Jennifer Freeman, for example, is not an employee of Public School 166 in Manhattan, but that would not be clear from her schedule. Early in the day and often late at night, she writes grant applications for theater props or for extra science lessons, and she meets with teachers to offer help with field trips and art projects.

"It's a lot of work," said Ms. Freeman, a freelance science writer who has one son enrolled at P.S. 166, on West 89th Street, and another at Hunter College Elementary School, on East 94th Street. "I'm sure the money that I've lost by remaining freelance and doing that is probably equal to a private school education."

But Ms. Freeman said she felt she had been able to have an effect on P.S. 166 and was content with her sons' education.

Ms. Gerbush of Brooklyn, who evaluates bonds on Wall Street and owns a restaurant, said that she could have afforded the annual $20,000-plus tuition bill at many private schools, but that she had wanted her son to experience more of the "real world." That experience still came at a cost - not in tuition, but in her own time.

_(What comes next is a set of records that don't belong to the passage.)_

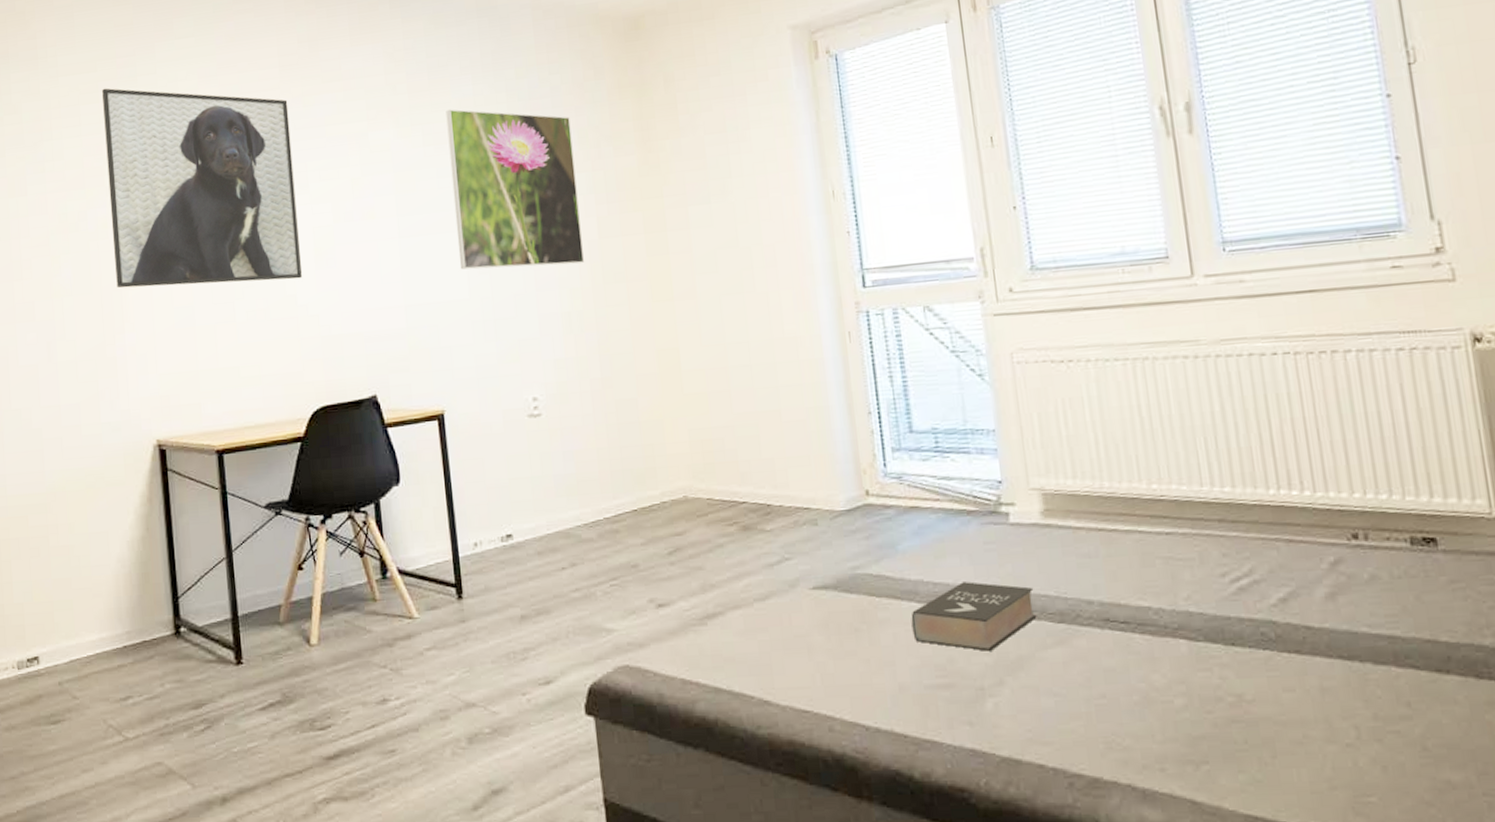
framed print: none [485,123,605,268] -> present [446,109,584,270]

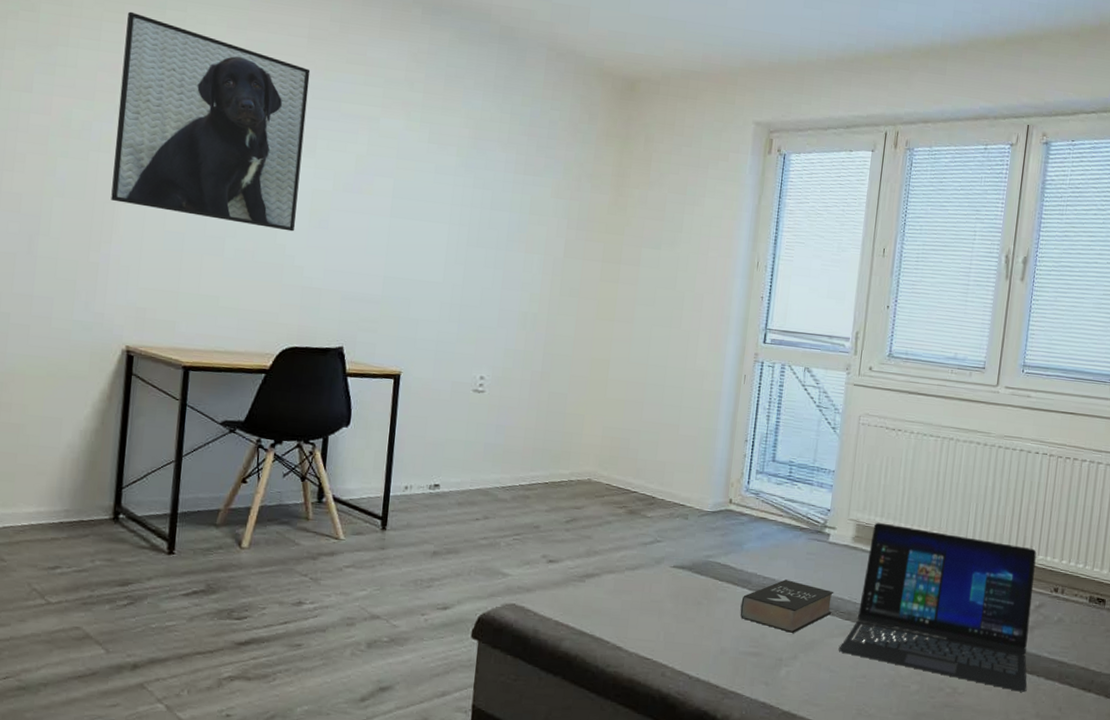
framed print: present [446,109,584,270] -> none [440,116,561,274]
laptop: none [1057,484,1350,688] -> present [838,522,1037,692]

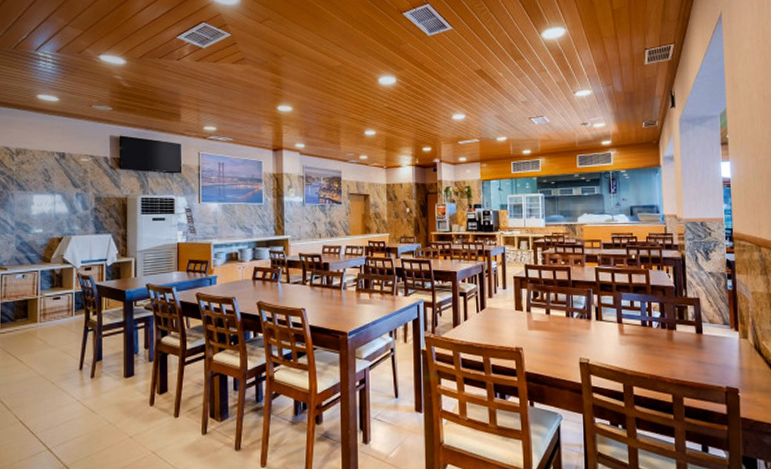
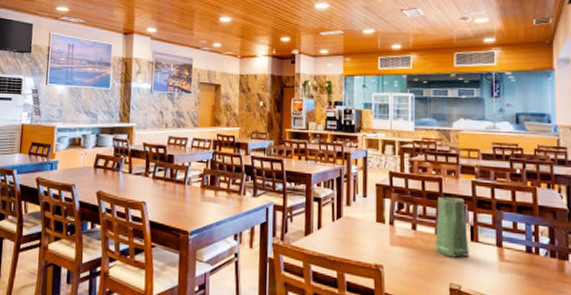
vase: none [566,283,596,336] -> present [435,196,471,258]

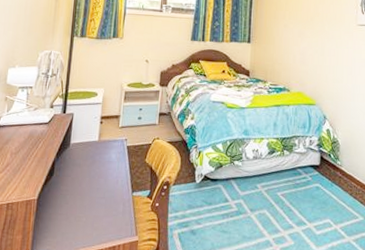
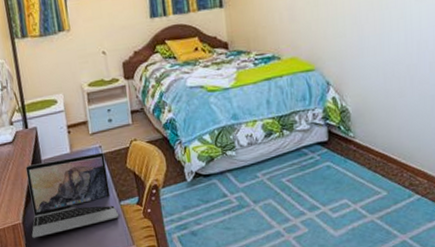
laptop: none [43,144,128,216] -> present [25,152,119,238]

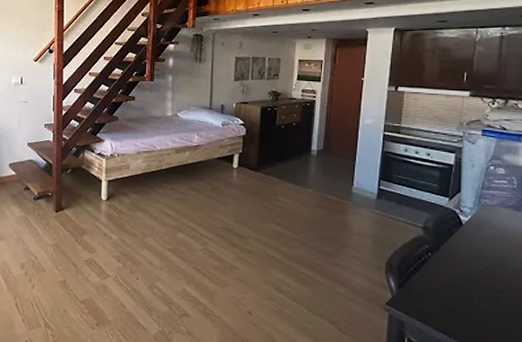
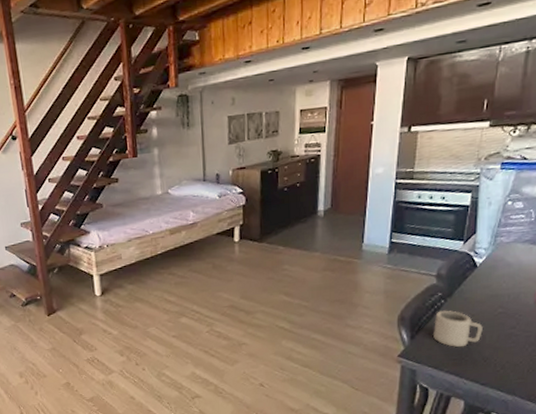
cup: none [421,263,470,305] -> present [433,310,483,348]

Even though her son has graduated from the Institute for Collaborative Education, a progressive middle and high school in the East Village that was given a waiver from the chancellor's uniform curriculum, Ms. Gerbush continues her involvement with the schools.

"I think he is a lot better for having had the experience, but I worked very hard to get the options that would work for him," she said. "A lot of people don't have the kind of time or knowledge to work the system."

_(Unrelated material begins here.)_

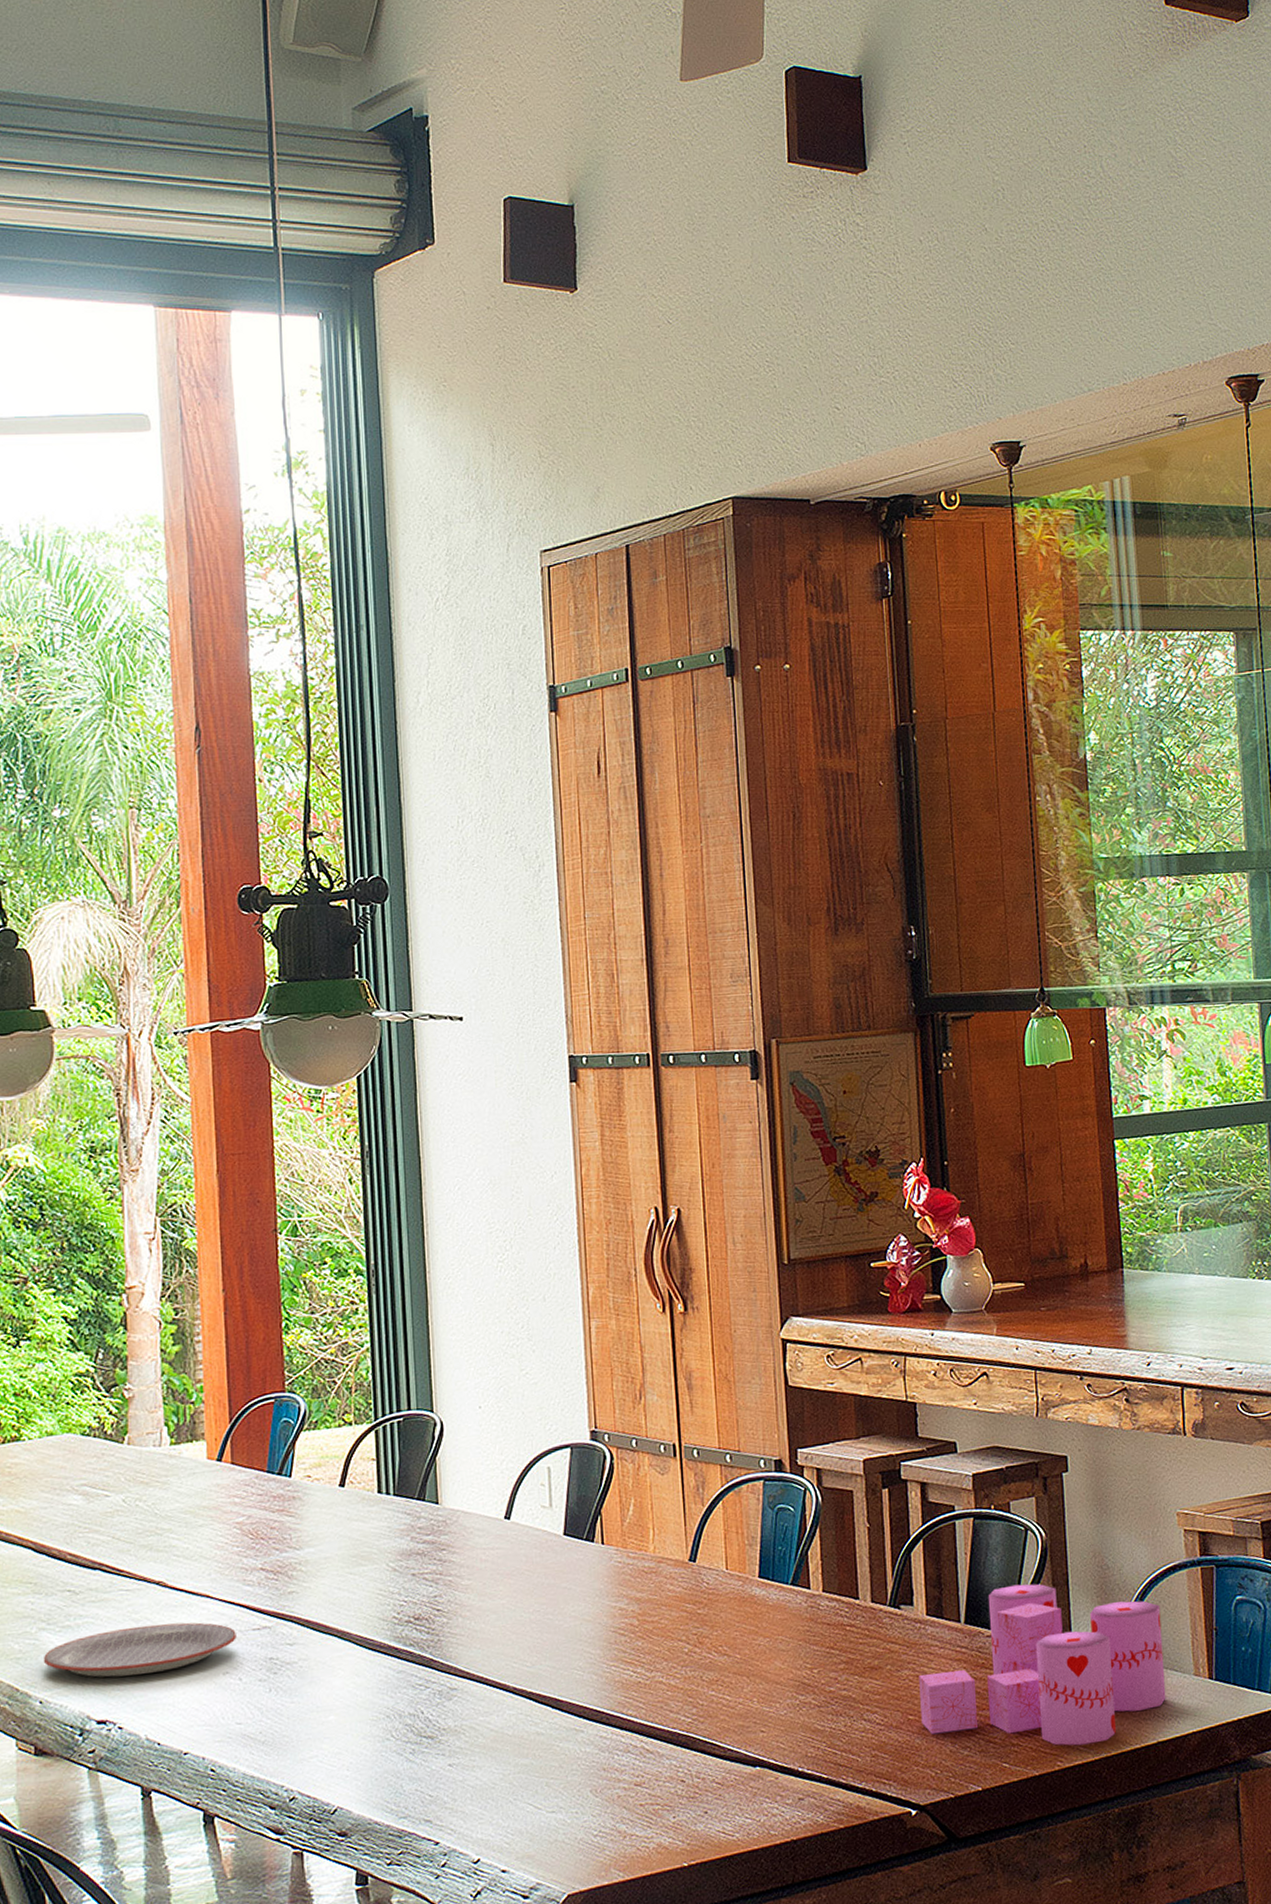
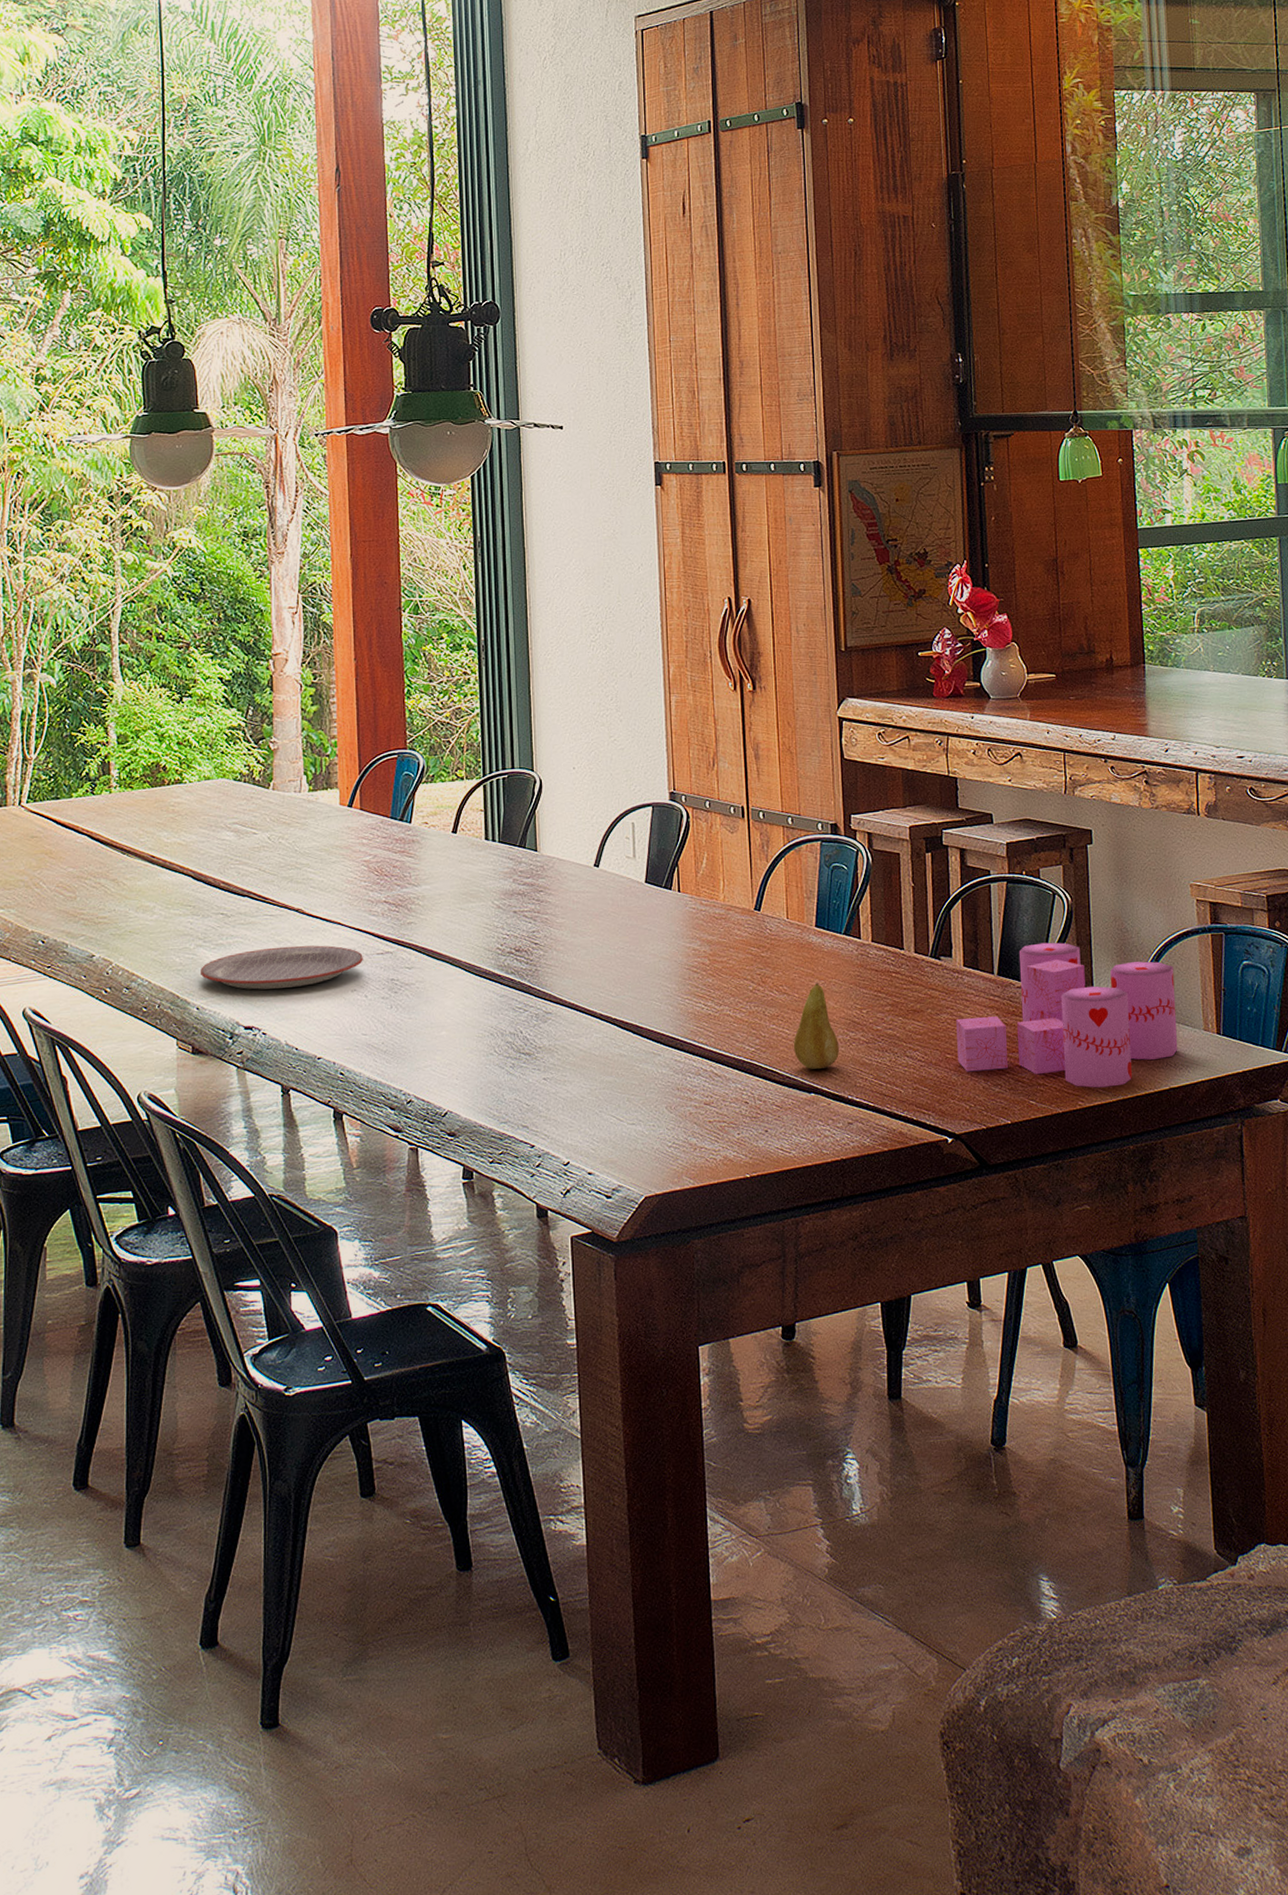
fruit: none [735,1641,788,1740] -> present [793,983,840,1070]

The surge in discontent can be traced back about three years, when Mr. Klein exempted 200 top schools from the uniform curriculum - many with largely white enrollments in relatively well-heeled neighborhoods. Some parents argued that the mayor was creating a caste system by allowing successful schools to do what they wanted, while others were forced into regimentation.

Others parents, who said their schools should have made the list, expressed resentment that their children would have to use the same curriculum as those in low-performing schools.

Aware of middle-class concerns, Mayor Bloomberg announced last February a significant expansion of programs for the gifted, bringing them to more corners of the city.

But on the Upper West Side in particular, two recent decisions handed down from Mr. Klein revived the outcry: the use of standardized citywide criteria for admissions to programs for the gifted, and the implementation of a lottery to distribute coveted seats at underused but highly regarded schools.

In both cases, individual schools had established their own rules for admission, and many parents within the schools were generally pleased with the results, because, for instance, the schools often gave preference to siblings, allowing families to stick with one school, and there was a preference in admission to gifted programs for families who lived near the schools.

But even those who supported modifications to the admissions process were left feeling angry, saying they had been largely ignored in the decision-making.

"I volunteer and I go to all the Community Education Council meetings that I can, and it's very frustrating that you find out they're going to do these things at the meetings and they're telling you instead of asking, 'Do you think this is a good idea?' " Ms. Ansty said.

Ms. Ansty said that she was considering applying to parochial schools for her two daughters, who are not of age to attend school yet, and taking her son out of P.S. 9.

That sort of disillusionment, if it translates into an exodus, would be difficult for the city. "It's the middle class that makes the New York City school system better than Philadelphia or Chicago," said Eva S. Moskowitz, a District 2 parent who is chairwoman of the City Council's Education Committee and will be executive director of a new charter school in Harlem. "If we become a school system of the exclusively poor, we are going to be in big trouble."

There are moral reasons to address the educational inequity that exists for the poorest students, but there are also moral and pragmatic reasons to focus on those who are better off financially, Ms. Moskowitz said. The Bloomberg administration, she said, has not confronted the "problem of the top quartile with the zeal that it should."

And some, like Ms. Vayer, are opting out. "This was not an easy decision," she said. "We really tried to make a go of it."